Regarding Google’s own access to the College’s data, the company is unable to collect or disseminate individual students’ data because of privacy-related provisions in the Family Educational Rights and Privacy Act (FERPA).

But Google can use student data in the aggregate – data based on summary statistics in place of individual observations. For example, Google can use students’ accounts to determine what products students might be interested in purchasing, Lehmann said.

Unlike with Google, St. Olaf’s partnership with Moodle states that students’ data, even in the aggregate, stays within the College. St. Olaf could share this data with Moodle or a similar third party educational service like some other colleges and universities do – as the sharing of student data for legitimate educational purposes is permissible under FERPA – but the College has not discussed doing so, Lembke said.

St. Olaf faculty are able to see if and when students open documents posted on Moodle, and can share this information with other professors or the Dean of Students Office for educational purposes, Lehmann said.

Professor of Religion DeAne Lagerquist uses Moodle in this capacity to avoid class discussions about readings most students haven’t accessed. She also might use this Moodle feature to tell if a student with low attendance and participation has been accessing class documents, Lagerquist said.

“All information on St. Olaf servers, desktop computers or on computer storage medias, including electronic mail, is considered college property,”
– Privacy of Employee Electronic Files policy statement

Associate Professor of English Rebecca Richards, on the other hand, doesn’t use Moodle to track student participation.
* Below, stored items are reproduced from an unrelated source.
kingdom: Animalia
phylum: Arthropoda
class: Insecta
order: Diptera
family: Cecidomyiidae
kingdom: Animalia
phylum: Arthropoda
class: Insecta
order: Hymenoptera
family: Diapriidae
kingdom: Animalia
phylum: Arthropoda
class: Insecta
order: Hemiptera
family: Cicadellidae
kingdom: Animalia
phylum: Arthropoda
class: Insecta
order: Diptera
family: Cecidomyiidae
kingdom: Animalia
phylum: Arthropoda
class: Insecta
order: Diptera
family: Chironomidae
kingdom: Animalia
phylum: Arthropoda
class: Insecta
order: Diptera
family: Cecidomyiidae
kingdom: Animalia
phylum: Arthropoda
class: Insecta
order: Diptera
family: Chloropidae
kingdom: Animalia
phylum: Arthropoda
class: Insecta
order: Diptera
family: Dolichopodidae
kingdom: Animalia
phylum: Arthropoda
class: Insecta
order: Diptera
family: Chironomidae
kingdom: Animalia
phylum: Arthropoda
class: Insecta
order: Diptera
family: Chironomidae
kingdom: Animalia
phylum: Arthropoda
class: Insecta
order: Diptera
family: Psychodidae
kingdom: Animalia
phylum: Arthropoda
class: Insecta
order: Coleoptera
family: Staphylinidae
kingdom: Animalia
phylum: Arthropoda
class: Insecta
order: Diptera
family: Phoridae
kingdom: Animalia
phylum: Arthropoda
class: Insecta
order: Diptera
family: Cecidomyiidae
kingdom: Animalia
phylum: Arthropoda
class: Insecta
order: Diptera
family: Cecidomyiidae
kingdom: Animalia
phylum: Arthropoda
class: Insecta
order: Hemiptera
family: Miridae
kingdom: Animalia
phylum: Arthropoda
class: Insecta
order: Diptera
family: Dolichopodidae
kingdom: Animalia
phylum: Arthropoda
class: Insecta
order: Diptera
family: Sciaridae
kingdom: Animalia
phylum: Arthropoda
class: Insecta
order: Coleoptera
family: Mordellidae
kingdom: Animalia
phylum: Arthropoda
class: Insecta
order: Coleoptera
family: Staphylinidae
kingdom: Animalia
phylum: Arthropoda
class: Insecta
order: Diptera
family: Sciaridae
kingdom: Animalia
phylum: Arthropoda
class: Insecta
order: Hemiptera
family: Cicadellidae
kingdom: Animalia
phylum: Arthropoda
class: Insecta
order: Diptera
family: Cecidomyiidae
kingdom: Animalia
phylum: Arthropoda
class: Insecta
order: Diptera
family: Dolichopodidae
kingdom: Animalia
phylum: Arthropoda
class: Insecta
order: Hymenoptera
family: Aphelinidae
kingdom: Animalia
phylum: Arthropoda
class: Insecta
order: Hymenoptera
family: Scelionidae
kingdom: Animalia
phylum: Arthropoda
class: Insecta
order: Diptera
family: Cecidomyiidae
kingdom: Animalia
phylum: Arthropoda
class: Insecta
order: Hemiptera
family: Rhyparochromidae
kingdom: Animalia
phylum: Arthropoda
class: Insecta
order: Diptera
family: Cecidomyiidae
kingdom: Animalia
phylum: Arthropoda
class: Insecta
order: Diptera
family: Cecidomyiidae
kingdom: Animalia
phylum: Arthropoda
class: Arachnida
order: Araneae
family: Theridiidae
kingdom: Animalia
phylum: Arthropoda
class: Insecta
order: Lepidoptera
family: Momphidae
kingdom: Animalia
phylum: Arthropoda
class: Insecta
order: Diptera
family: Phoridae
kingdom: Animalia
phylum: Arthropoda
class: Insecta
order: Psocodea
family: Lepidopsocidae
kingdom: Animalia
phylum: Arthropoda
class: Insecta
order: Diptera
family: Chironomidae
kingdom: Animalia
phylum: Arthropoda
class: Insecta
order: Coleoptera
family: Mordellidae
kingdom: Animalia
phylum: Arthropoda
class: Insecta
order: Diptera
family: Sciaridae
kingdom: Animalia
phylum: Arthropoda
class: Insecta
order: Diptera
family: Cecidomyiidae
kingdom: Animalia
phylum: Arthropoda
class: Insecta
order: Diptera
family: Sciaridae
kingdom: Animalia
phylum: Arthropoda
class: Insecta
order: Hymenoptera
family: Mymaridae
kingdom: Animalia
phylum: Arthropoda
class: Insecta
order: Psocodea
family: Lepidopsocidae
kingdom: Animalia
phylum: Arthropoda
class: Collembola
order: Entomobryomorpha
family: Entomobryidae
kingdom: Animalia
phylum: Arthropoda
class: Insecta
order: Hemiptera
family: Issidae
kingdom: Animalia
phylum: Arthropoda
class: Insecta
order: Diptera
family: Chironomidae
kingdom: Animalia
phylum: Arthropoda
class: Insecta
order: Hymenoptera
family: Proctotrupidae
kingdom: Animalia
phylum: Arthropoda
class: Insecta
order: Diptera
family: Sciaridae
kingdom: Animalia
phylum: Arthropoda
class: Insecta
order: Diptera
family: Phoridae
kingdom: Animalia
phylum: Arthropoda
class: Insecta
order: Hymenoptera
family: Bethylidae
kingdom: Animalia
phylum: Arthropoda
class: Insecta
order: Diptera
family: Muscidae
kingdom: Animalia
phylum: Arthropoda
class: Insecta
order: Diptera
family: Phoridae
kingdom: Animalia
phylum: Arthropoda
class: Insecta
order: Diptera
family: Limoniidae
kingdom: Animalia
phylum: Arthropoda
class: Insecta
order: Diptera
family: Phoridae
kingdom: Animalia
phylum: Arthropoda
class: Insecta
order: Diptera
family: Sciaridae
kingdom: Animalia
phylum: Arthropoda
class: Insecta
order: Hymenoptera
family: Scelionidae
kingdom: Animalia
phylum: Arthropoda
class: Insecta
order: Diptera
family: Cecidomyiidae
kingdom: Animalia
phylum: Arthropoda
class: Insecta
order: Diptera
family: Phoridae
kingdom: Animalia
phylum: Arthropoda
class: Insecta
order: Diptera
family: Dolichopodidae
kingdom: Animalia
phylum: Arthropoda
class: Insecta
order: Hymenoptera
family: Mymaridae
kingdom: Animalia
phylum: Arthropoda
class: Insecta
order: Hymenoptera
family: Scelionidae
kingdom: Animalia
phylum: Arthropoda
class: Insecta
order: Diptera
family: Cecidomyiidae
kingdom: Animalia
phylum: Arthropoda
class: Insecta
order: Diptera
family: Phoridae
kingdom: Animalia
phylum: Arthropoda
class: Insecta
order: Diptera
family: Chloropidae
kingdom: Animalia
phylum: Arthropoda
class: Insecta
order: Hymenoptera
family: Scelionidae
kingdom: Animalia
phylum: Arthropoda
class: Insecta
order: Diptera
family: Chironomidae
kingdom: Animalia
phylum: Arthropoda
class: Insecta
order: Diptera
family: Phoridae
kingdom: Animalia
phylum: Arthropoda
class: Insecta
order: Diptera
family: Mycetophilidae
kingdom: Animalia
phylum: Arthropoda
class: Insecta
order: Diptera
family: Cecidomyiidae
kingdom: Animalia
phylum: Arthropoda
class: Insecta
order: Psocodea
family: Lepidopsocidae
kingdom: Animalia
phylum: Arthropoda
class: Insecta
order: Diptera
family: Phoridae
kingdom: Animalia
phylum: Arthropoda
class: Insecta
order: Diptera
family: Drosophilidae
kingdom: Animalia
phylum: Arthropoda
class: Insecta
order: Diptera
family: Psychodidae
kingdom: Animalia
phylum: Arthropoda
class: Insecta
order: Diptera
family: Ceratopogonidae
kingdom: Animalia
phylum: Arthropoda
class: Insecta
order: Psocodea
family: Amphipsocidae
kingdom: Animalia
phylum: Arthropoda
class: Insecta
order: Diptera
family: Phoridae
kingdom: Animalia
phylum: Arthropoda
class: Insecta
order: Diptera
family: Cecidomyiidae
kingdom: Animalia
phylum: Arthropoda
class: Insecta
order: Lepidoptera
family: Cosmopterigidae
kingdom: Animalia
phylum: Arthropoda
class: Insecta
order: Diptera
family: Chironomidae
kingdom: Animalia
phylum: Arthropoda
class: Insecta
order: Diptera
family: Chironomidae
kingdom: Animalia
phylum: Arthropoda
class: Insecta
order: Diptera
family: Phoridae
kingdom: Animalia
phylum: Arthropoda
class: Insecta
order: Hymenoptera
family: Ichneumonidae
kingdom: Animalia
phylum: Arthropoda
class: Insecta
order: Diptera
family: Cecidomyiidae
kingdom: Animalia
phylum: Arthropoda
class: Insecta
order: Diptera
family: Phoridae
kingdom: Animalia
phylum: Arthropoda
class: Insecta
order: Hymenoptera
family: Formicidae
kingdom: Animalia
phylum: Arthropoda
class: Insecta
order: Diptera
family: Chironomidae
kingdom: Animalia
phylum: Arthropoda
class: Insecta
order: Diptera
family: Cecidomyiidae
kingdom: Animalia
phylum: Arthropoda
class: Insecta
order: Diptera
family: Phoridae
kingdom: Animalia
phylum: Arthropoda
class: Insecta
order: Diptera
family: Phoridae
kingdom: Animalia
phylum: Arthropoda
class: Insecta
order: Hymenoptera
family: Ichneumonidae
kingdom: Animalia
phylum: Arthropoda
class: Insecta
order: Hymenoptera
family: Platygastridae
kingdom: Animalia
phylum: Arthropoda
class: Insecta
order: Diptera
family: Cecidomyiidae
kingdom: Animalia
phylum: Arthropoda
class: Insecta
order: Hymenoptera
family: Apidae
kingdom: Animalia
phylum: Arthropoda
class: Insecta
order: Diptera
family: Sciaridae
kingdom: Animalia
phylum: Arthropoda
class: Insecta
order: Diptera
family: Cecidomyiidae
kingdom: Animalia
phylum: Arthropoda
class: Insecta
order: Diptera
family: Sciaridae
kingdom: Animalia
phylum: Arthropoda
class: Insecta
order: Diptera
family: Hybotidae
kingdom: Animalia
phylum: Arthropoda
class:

“I don’t believe in surveilling my students,” Richards said.

Locations, web-traffic

The College reserves the right to determine individual community members’ and visitors’ locations and web traffic when they are connected with St. Olaf’s Wi-Fi, though they do not actively track community members unless an investigation has been approved, George said. The College also reserves the right to access printing data.
Omara Esteghlal ’21 saw these tracking capabilities first-hand. After downloading a pirated copy of “The Wolf of Wall Street” in the early hours of June 19, 2019, Esteghlal awoke to an alarming email from George, who told him that the College had been notified of copyright infringement which they traced using Esteghlal’s IP address and other digital markers.

Esteghlal immediately called George, who explained that the email was simply a notice that would not go on his transcript or carry any other negative repercussions, as per the “[Peer-to-peer] File Sharing Action Plan” policy statement.

He went on to recommend that Esteghlal delete the pirated files.
For Lehmann, St. Olaf’s surveillance capacities are justified because electronic communications policies are listed on the College website.

“With regard to electronic communications and electronic data, one of the things that we do is make it clear in our policies when we reserve the right to access data so that people can know that,” Lehmann said. “We don’t get at odds with them in terms of what they can expect could be kept private and what won’t be.”